Originally Posted by smokinkarl
Dward, yes they are wired in parallel... guess I should have done some simple math. To the best of my knowledge it is wired exactly the same as it was as a hot plate from amazon. The only difference is that I added a PID and SSR before the original rheostats. The wiring is also aluminum which I didnt expect to make that that much of a difference but I suppose every little bit counts especially in a heating application. I will be gone all weekend but I will try running just one burner and see if I still have the same issue.
I am still interested to see what type of wire everyone else uses? Not so much size but style.
Ok, a few observations, suggestions and options.....

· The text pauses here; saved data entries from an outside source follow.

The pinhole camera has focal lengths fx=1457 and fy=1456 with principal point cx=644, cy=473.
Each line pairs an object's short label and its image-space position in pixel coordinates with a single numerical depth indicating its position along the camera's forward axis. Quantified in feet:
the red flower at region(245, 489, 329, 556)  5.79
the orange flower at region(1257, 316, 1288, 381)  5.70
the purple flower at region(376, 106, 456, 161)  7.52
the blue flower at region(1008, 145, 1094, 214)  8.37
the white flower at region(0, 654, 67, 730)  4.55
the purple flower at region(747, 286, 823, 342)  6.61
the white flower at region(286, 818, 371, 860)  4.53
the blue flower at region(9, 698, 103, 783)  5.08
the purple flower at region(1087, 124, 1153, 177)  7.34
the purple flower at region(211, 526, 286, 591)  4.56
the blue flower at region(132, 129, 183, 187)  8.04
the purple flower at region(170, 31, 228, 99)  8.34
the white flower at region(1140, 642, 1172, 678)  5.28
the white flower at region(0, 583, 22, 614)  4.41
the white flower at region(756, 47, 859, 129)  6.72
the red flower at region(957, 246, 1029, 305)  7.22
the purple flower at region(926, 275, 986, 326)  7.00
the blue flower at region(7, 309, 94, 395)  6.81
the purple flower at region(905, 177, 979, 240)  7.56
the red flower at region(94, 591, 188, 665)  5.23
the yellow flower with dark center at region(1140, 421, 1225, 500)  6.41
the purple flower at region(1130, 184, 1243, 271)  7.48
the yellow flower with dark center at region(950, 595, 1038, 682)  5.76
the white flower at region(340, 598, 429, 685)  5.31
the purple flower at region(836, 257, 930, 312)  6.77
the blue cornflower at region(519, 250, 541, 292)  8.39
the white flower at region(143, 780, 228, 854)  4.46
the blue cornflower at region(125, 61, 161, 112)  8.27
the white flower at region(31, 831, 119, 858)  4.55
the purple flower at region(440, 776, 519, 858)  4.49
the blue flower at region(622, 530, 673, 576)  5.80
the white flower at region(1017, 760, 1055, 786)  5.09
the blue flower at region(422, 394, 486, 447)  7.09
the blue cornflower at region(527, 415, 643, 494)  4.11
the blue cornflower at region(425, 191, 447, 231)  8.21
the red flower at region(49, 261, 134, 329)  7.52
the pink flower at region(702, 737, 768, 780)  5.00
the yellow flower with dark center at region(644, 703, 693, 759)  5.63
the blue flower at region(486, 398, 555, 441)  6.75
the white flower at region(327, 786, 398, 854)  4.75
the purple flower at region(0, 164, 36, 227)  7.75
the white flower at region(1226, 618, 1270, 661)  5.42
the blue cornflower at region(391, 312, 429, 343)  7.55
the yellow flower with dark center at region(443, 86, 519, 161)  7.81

Aluminum "aircraft" cable may very well not be rated for 110/220v service (voltage rating of your particular cable should be marked on the outside sheath of the wire). If it's not rated for 110v or 220v, it needs to be replaced (and if it's only rated at 110v, it may still have to go depending on where you go from here). Also aluminum electrical cable should be de-rated for the amperage capacity as compared to copper electrical cable, by using the next higher gauge of aluminum wiring. So 12 gauge aluminum wire is generally going to be capable of carrying the same number of amps as 14 gauge copper. To get the same capacity as 12 gauge copper, you are looking at using 10 gauge aluminum. The other issue with aluminum electrical wiring is oxidation. Over time, unless some oxygen shielding compound is used at the connections, the aluminum wire will oxidize and the increased resistance at the junction can cause a fire (this is the primary reason houses are no longer wired with aluminum wire).

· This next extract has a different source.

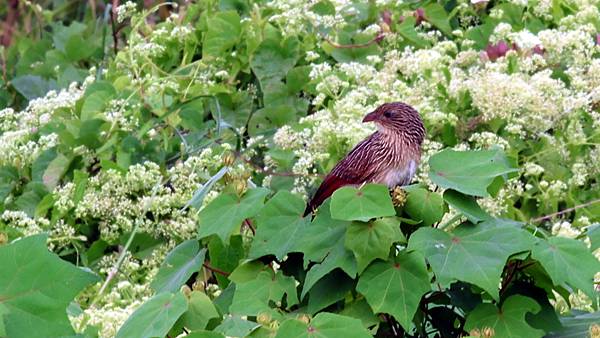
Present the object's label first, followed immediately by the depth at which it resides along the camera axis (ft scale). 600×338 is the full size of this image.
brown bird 27.91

As to the heating elements....
3,000 watts is going to draw over 27 amps at 110v (not including any power for the other components in the smoker such as PID, fans, etc...). The average household outlet is wired on a 15 amp breaker with 14 gauge wire and occasionally you will find a 20 amp household circuit. Either way, 3,000 watts load is going to overload a standard residential circuit. You do occasionally see 30 amp residential circuits used for RV connections, but those have 10 gauge copper wire and a special outlet/plug is used.
There are quite a lot of similar sized electric smokers people have made and posted about on this forum which use a single 1,500 watt element and work just fine. I would try disconnecting one of your elements from the circuit and see how the cabinet performs with a single 1,500 watt element. You may be perfectly happy and problem solved.

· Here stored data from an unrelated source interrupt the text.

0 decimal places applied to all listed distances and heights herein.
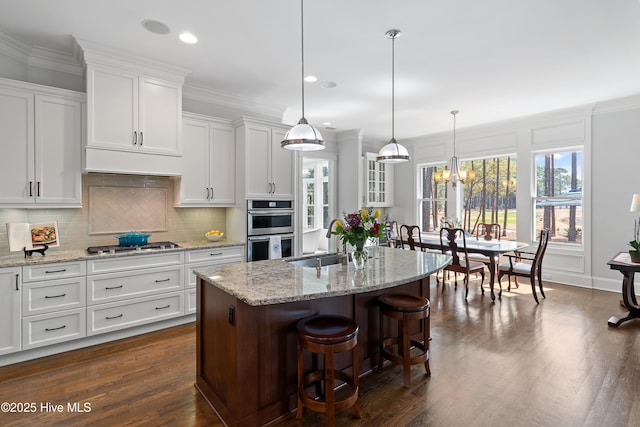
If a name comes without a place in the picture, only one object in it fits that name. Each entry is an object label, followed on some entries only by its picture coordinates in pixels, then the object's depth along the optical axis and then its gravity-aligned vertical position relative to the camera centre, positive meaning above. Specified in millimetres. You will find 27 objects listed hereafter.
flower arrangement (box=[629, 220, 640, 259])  3764 -370
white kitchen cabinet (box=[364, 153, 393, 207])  7484 +627
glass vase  2734 -372
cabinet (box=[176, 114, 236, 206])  4199 +602
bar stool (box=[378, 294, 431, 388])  2551 -940
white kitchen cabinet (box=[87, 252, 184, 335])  3346 -854
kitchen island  2020 -746
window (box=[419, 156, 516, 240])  6508 +273
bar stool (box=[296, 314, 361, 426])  2031 -845
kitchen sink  3070 -465
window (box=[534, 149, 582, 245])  5711 +268
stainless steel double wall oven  4422 -218
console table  3650 -899
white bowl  4398 -356
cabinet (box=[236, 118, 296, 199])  4441 +669
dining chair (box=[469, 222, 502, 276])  5455 -444
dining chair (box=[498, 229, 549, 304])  4750 -826
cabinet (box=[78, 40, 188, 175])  3348 +1012
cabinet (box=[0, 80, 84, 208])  3100 +610
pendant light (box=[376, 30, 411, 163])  3477 +583
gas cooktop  3490 -417
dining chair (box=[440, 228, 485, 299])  5020 -779
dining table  4828 -546
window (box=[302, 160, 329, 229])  8133 +345
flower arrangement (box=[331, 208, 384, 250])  2682 -151
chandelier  5668 +605
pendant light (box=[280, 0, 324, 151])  2705 +580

If you want to keep the cabinet running on 3,000 watts, your next choice involves rewiring the outlet you are powering the smoker from to either a 30 amp 110v circuit (30 amp breaker and at least 10 gauge copper wire for entire circuit run) *OR* running a 220v circuit to where the smoker will be used. A 20 amp 220v circuit should be plenty and you could use 12 gauge copper wire for the run.
If you go with the 30 amp 110v option, just upgrade your wire in the smoker to handle the 27.7 amp resistive load and I think you are done.
If you go with the 220v option you need to add a second SSR and do a little re-routing of the wiring inside the smoker. For the sake of discussion let's assume you have already had a 20amp 220v outlet installed where the smoker will be used. You can then break the 220v into the two independent 110v legs inside the smoker. Instead of wiring each leg together as a single 220v circuit, they can be split into two 110v circuits using a common neutral. Use each independent 110v leg to power one 1,500 watt heating element. Other than a little re-wiring and the possible addition of a terminal strip to split the 220v into the two 110v legs, the only other somewhat major change is adding a 2nd SSR so each heating element is totally independent of the other. You can still use the PID setup like it is as you can trigger the SSR's in parallel from the PID. You could also add a on/off switch to interrupt the triggering signal to one of the SSR's letting you run only one element if you are going to do a low temp smoke (say the low 100's for sausage making).
If it was me and I wanted to stay with the full 3,000 watts I would go with the 220v option. But try running one element alone first.